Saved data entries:

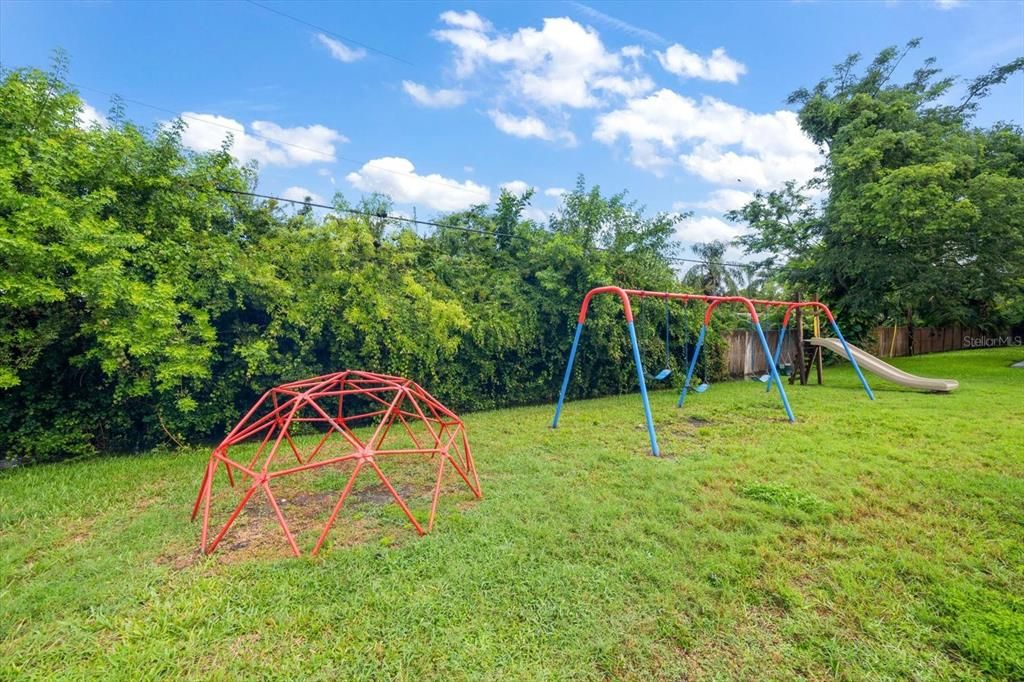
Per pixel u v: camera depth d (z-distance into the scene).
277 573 2.70
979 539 3.05
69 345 5.16
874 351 17.06
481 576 2.64
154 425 5.64
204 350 5.36
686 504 3.66
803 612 2.35
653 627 2.23
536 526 3.27
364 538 3.15
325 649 2.10
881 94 14.33
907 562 2.77
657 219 10.01
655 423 6.77
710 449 5.27
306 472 4.61
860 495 3.80
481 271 8.96
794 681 1.92
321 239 6.51
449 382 7.66
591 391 9.75
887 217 10.72
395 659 2.04
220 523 3.44
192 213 5.93
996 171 11.52
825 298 14.75
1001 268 11.46
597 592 2.50
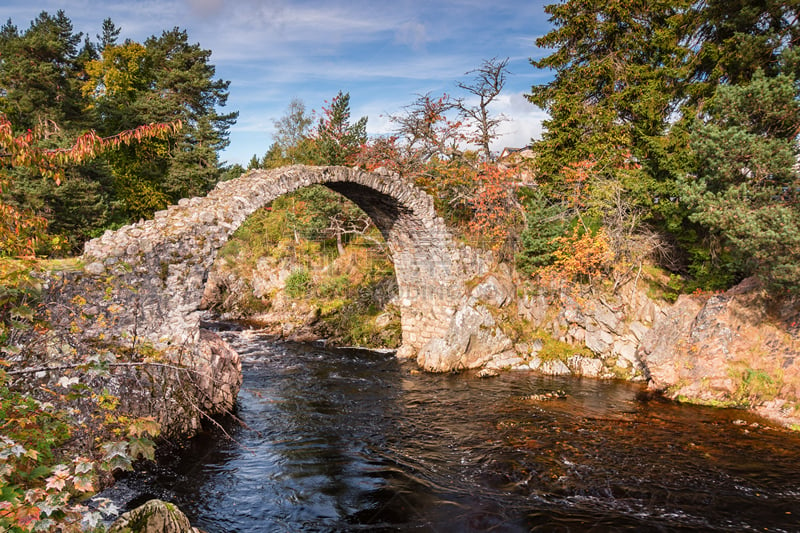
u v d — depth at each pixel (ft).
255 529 25.21
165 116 106.32
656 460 32.58
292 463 32.96
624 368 54.34
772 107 40.57
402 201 57.11
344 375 55.93
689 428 38.19
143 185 102.68
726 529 24.71
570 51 71.10
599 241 55.57
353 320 76.69
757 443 35.17
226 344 43.88
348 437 37.50
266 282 102.32
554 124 68.54
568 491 28.71
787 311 43.37
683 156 57.47
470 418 41.39
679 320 49.03
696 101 60.54
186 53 119.44
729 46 53.11
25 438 13.00
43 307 25.58
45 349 26.13
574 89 68.59
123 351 32.55
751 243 38.96
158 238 35.40
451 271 60.95
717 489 28.68
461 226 65.05
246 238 114.32
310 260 99.76
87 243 34.12
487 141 76.13
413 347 66.95
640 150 62.18
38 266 15.76
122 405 31.50
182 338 36.52
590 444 35.37
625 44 66.39
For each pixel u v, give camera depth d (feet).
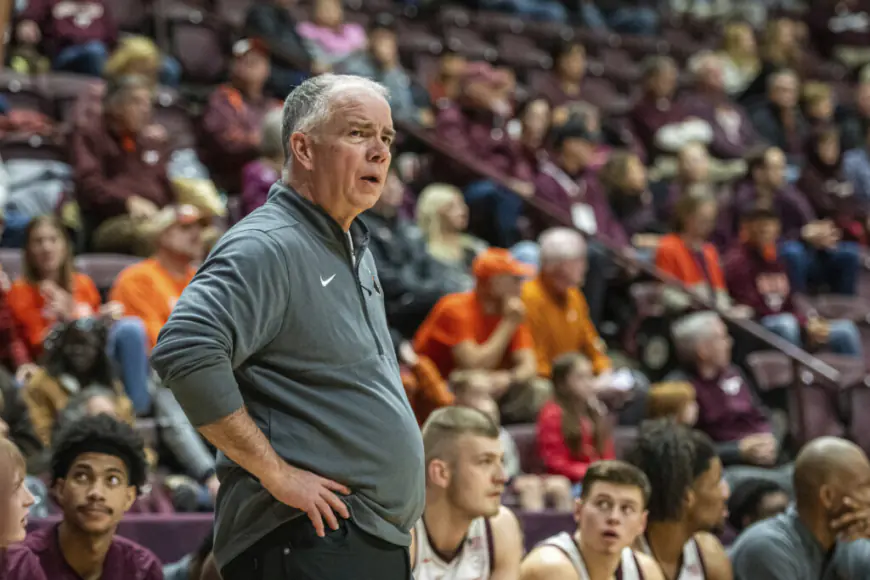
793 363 46.47
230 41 59.00
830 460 25.81
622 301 50.88
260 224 15.39
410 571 16.16
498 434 22.93
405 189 52.13
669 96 68.64
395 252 45.70
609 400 42.68
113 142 45.14
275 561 15.17
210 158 50.01
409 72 66.39
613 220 56.03
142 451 22.41
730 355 48.88
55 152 47.34
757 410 43.75
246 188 46.29
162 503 31.55
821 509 25.93
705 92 70.44
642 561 25.05
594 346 44.93
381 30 60.34
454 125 54.90
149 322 37.60
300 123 15.85
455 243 48.55
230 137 49.60
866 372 51.21
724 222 59.06
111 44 56.34
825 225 59.00
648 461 26.18
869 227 65.26
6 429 27.37
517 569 23.63
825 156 67.21
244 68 51.39
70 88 52.49
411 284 45.06
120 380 34.22
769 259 53.16
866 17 88.94
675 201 58.65
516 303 40.91
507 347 41.70
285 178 16.10
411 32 71.61
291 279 15.17
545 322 43.83
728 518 32.14
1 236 43.21
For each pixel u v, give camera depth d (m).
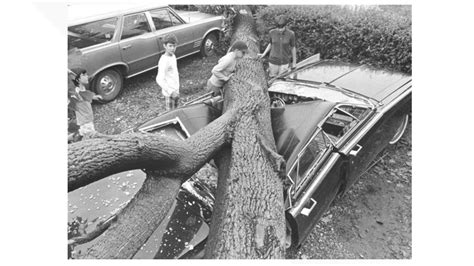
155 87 6.37
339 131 4.67
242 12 6.25
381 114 4.25
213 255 3.02
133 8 5.85
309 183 3.58
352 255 3.85
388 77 4.96
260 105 4.21
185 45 6.33
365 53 5.68
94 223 3.29
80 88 4.70
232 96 4.40
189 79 6.31
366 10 5.84
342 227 4.12
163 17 6.13
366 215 4.24
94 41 5.51
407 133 5.16
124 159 2.98
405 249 3.89
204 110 4.40
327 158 3.77
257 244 3.02
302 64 5.68
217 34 6.77
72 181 2.78
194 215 3.43
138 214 3.11
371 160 4.36
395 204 4.33
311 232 4.05
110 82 5.85
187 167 3.42
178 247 3.18
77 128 4.84
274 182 3.48
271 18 6.33
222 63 4.64
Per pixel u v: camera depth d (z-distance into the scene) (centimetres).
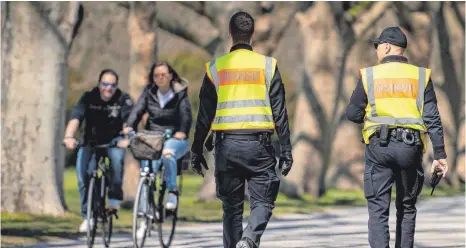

## Activity
What you produce should repeat the data word for word while omitting all images.

## Solution for this task
Per pixel u v: camera depth d (z-distance into the scene).
277 573 2.70
979 539 3.05
69 345 5.16
874 351 17.06
481 576 2.64
154 425 5.64
204 350 5.36
686 504 3.66
803 612 2.35
653 627 2.23
536 526 3.27
364 538 3.15
325 649 2.10
881 94 14.33
907 562 2.77
657 219 10.01
655 423 6.77
710 449 5.27
306 472 4.61
860 495 3.80
481 271 8.96
794 681 1.92
321 239 6.51
449 382 7.66
591 391 9.75
887 217 10.72
395 659 2.04
220 523 3.44
192 213 5.93
996 171 11.52
825 298 14.75
1001 268 11.46
597 592 2.50
u v d — depth at each pixel (ft).
255 529 25.21
165 116 106.32
656 460 32.58
292 463 32.96
624 368 54.34
772 107 40.57
402 201 57.11
344 375 55.93
689 428 38.19
143 185 102.68
726 529 24.71
570 51 71.10
599 241 55.57
353 320 76.69
757 443 35.17
226 344 43.88
348 437 37.50
266 282 102.32
554 124 68.54
568 491 28.71
787 311 43.37
683 156 57.47
470 418 41.39
679 320 49.03
696 101 60.54
186 53 119.44
729 46 53.11
25 438 13.00
43 307 25.58
45 349 26.13
574 89 68.59
123 351 32.55
751 243 38.96
158 238 35.40
451 271 60.95
717 489 28.68
461 226 65.05
246 238 114.32
310 260 99.76
87 243 34.12
487 141 76.13
413 347 66.95
640 150 62.18
38 266 15.76
122 405 31.50
182 338 36.52
590 444 35.37
625 44 66.39
For each pixel u v, give camera depth d (feet).
793 363 46.47
230 41 59.00
830 460 25.81
622 301 50.88
260 224 15.39
410 571 16.16
498 434 22.93
405 189 52.13
669 96 68.64
395 252 45.70
609 400 42.68
113 142 45.14
275 561 15.17
210 158 50.01
409 72 66.39
613 220 56.03
142 451 22.41
730 355 48.88
55 152 47.34
757 410 43.75
246 188 46.29
162 503 31.55
821 509 25.93
705 92 70.44
642 561 25.05
594 346 44.93
381 30 60.34
454 125 54.90
149 322 37.60
300 123 15.85
455 243 48.55
230 137 49.60
866 372 51.21
724 222 59.06
111 44 56.34
825 225 59.00
648 461 26.18
869 227 65.26
6 429 27.37
517 569 23.63
825 156 67.21
244 68 51.39
70 88 52.49
411 284 45.06
120 380 34.22
769 259 53.16
866 17 88.94
675 201 58.65
516 303 40.91
507 347 41.70
285 178 16.10
411 32 71.61
291 279 15.17
545 322 43.83
728 518 32.14
1 236 43.21
For each pixel u v, give camera depth d (m).
155 87 6.37
339 131 4.67
242 12 6.25
381 114 4.25
213 255 3.02
133 8 5.85
309 183 3.58
352 255 3.85
388 77 4.96
260 105 4.21
185 45 6.33
365 53 5.68
94 223 3.29
80 88 4.70
232 96 4.40
189 79 6.31
366 10 5.84
342 227 4.12
163 17 6.13
366 215 4.24
94 41 5.51
407 133 5.16
124 159 2.98
405 249 3.89
204 110 4.40
327 158 3.77
257 244 3.02
302 64 5.68
217 34 6.77
72 181 2.78
194 215 3.43
138 214 3.11
371 160 4.36
395 204 4.33
311 232 4.05
110 82 5.85
187 167 3.42
178 247 3.18
77 128 4.84
274 182 3.48
271 18 6.33
222 63 4.64
Per pixel u v: camera depth d (z-distance into the scene) (centimetres).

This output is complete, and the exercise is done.